The converse possibility also exists: A player could be “reverse clutch,” meaning that he plays worse when the game is NOT on the line. This would ultimately have the same statistical effect as if he played better in crunch time. And indeed, based on completely non-rigorous and anecdotal speculation, I think this is a possible factor in Rodman’s case. During his time in Chicago, I definitely recall him doing a number of silly things in the 4th quarter of blowout games (like launching up ridiculous 3-pointers) when it didn’t matter—and in a game of small margins, these things add up.
Finally, though it cuts a small amount against the absurdity of Rodman’s rebounding statistics, I would be derelict as an analyst not to mention the possibility that Rodman may have played sub-optimally in non-close games in order to pad his rebounding numbers. The net effect, of course, would be that his rebounding statistics could be slightly overstated, while his value (which is already quite prodigious) could be substantially understated. To be completely honest, with his rebounding percentages and his X-Factor both being such extreme outliers, I have to think that at least some relationship existing between the two is likely.
If you’re emotionally attached to the freak-alien-rebounder hypothesis, this might seem to be a bad result for you. But if you’re interested in Rodman’s true value to the teams he played for, you should understand that, if this theory is accurate, it could put Rodman’s true impact on winning into the stratosphere. That is, this possibility gives no fuel to Rodman’s potential critics: the worst cases on either side of the spectrum are that Rodman was the sickest rebounder with a great impact on his teams, or that he was a great rebounder with the sickest impact.

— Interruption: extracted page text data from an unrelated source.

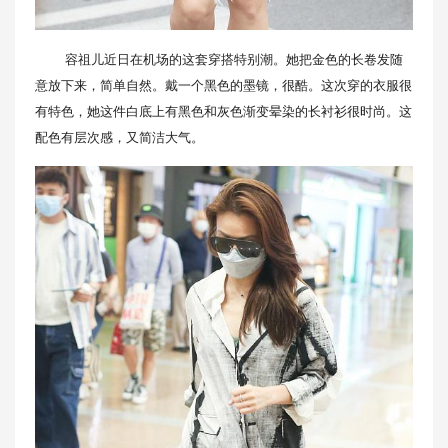
容祖儿近日在机场的这套穿搭特别潮。她把金色的长卷发随
意放下来，简单自然。戴一个黑色的墨镜，很酷。这次穿的衣服很
有特色，她这件白底上有黑色和灰色渐变晕染的长衬衫很时尚。这
配色有层次感，又简洁大气。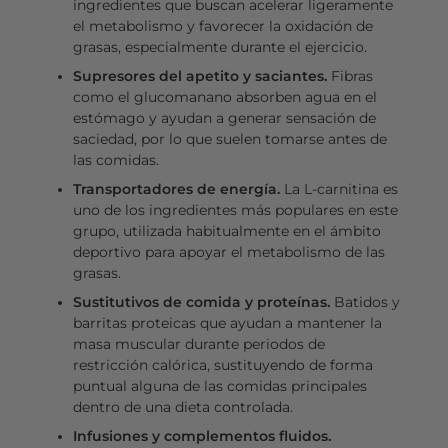
ingredientes que buscan acelerar ligeramente
el metabolismo y favorecer la oxidación de
grasas, especialmente durante el ejercicio.
Supresores del apetito y saciantes.
Fibras
como el glucomanano absorben agua en el
estómago y ayudan a generar sensación de
saciedad, por lo que suelen tomarse antes de
las comidas.
Transportadores de energía.
La L-carnitina es
uno de los ingredientes más populares en este
grupo, utilizada habitualmente en el ámbito
deportivo para apoyar el metabolismo de las
grasas.
Sustitutivos de comida y proteínas.
Batidos y
barritas proteicas que ayudan a mantener la
masa muscular durante periodos de
restricción calórica, sustituyendo de forma
puntual alguna de las comidas principales
dentro de una dieta controlada.
Infusiones y complementos fluidos.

In the next section, I will be examining the relative reliability and importance of Margin of Victory vs. Win % generally, across the entire league. In my “endgame” analysis, this is the balance of factors that I will use. But the league patterns do not necessarily apply in all situations: In some cases, a player’s X-factor may be all luck, in some cases it may be all skill, and in most it is probably a mixture of both. So, for example, if my speculation about Rodman’s X-Factor were true, my final analysis of Rodman’s value could be greatly understated.